Q: What are Khan academy’s reporting/assessing mechanisms?

[Reminds me I’ve been way too focused on gathering assessment metrics, through things like Biometrics. I need to focus more on ways to use what I can already gather, meaningfully.]

“If you can harness the power of game technology to address real world problems, then we are solving that real world relevancy problem.” [trying to come up with ways to get people to take games seriously as a medium. but it strikes me like trying to get people to take board games or comic books seriously. maybe not the most realistic goal]

We are moving from passive lectures (“sage on stage”), to student-centric driven teaching…
[This reminds me of the cultural transition from ‘passive’ book entertainment to the ‘engaging’ time-limited sensory overload experience of watching tv… (that may sound backwards, but point is:) i.e., I’m not convinced it’s a good thing to seek to spoon-feed the information. Might turn out it’s better to make kids work for it. learning isn’t often fun.]

She talks about multi-modal vs. Uni-modal (or traditional single-mode) learning. Not sure what she is referring to…
Experiential learning is better than abstract…

Shows Katie Salen, who created the quest to learn program in new York.

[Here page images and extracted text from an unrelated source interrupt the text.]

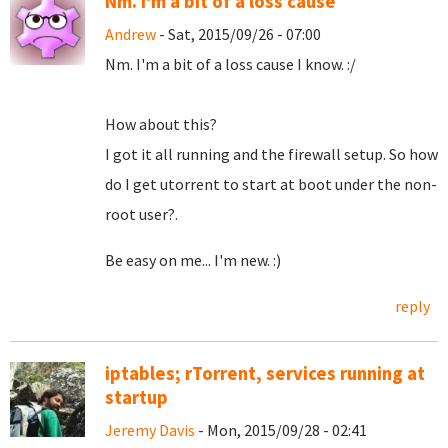
Nm. I'm a bit of a loss cause
Andrew
- Sat, 2015/09/26 - 07:00
Nm. I'm a bit of a loss cause I know. :/
How about this?
I got it all running and the firewall setup. So how
do I get utorrent to start at boot under the non-
root user?.
Be easy on me... I'm new. :)
reply
iptables; rTorrent, services running at
startup
Jeremy Davis
- Mon, 2015/09/28 - 02:41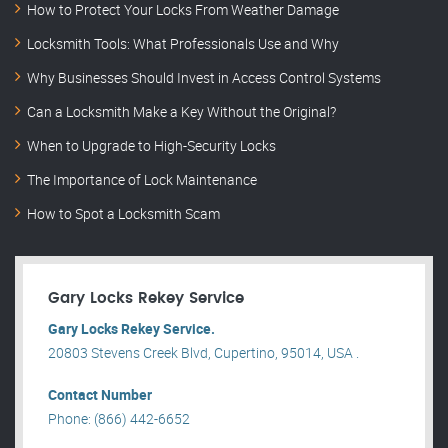
How to Protect Your Locks From Weather Damage
Locksmith Tools: What Professionals Use and Why
Why Businesses Should Invest in Access Control Systems
Can a Locksmith Make a Key Without the Original?
When to Upgrade to High-Security Locks
The Importance of Lock Maintenance
How to Spot a Locksmith Scam
Gary Locks Rekey Service
Gary Locks Rekey Service.
20803 Stevens Creek Blvd, Cupertino, 95014, USA .
Contact Number
Phone: (866) 442-6652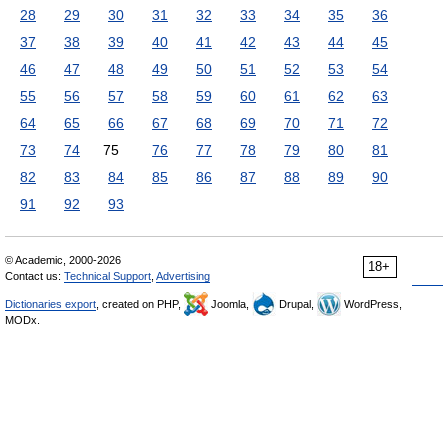
28
29
30
31
32
33
34
35
36
37
38
39
40
41
42
43
44
45
46
47
48
49
50
51
52
53
54
55
56
57
58
59
60
61
62
63
64
65
66
67
68
69
70
71
72
73
74
75
76
77
78
79
80
81
82
83
84
85
86
87
88
89
90
91
92
93
© Academic, 2000-2026
18+
Contact us:
Technical Support
,
Advertising
Dictionaries export
, created on PHP,
Joomla,
Drupal,
WordPress,
MODx.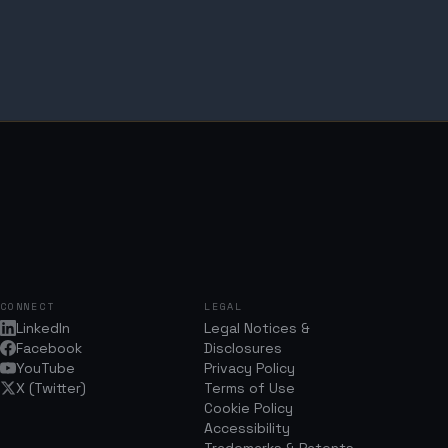
CONNECT
LEGAL
LinkedIn
Legal Notices &
Facebook
Disclosures
YouTube
Privacy Policy
X (Twitter)
Terms of Use
Cookie Policy
Accessibility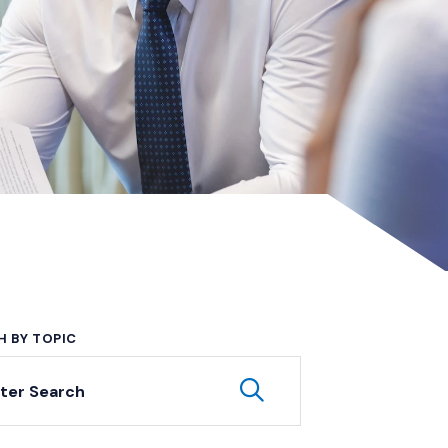
H BY TOPIC
yword Search
Submit Keyword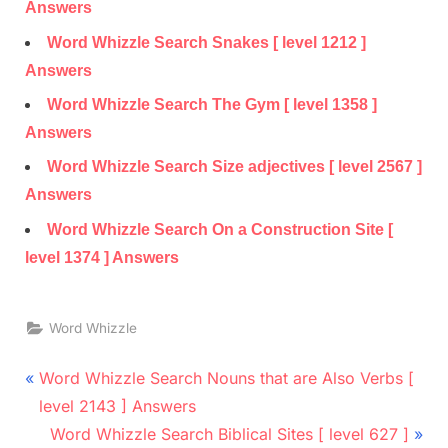
Answers
Word Whizzle Search Snakes [ level 1212 ]
Answers
Word Whizzle Search The Gym [ level 1358 ]
Answers
Word Whizzle Search Size adjectives [ level 2567 ]
Answers
Word Whizzle Search On a Construction Site [
level 1374 ] Answers
Word Whizzle
Post
P
Word Whizzle Search Nouns that are Also Verbs [
r
navigation
level 2143 ] Answers
e
N
Word Whizzle Search Biblical Sites [ level 627 ]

[Students “making games to demonstrate learning” reminds me of my high school experience in the 90’s, where I could just make a wacky video instead of doing the actual homework – and still get a great grade. i.e., I’m worried teachers are just dazzled by new technologies, because it warms their hearts to see kids using advanced tools]

Q&A:
Spongelab’s guy asks: How can we create game assessments that meet the political needs of the bureaucratic classroom?
He is quickly quashed by some morons in the audience – But i think that was a really damned good question!


I talked to him afterwards (and several other people gathered around to soak up his wisdoms). His key point was we need to change the motivation of the school superintendent – And they just want easy numbers to decide about their funding.
Easy numbers may be a false assessment (Kids don’t really care about their numbers). Their learning should just be assessed based on “whether it works”.

So how do we record “how learning worked out, over many years” , and then how do we present this assessment: within the existing system?


I babbled at him about killing off the system, by just going outside of it. Maybe even presenting a sort of “doctor’s report” to anyone who visits your learning game website, so they can take it back to their parents – and ignore the broken school system altogether. … He said there was still value to the system. (he, heh. hope I didn’t come off as too crazy… he seemed a little condescending, like I was crazy kid.)

Also, his whole line of questions suggests that my interest in generating a TON of data: is exactly the wrong thing to offer to administration within a bureaucracy.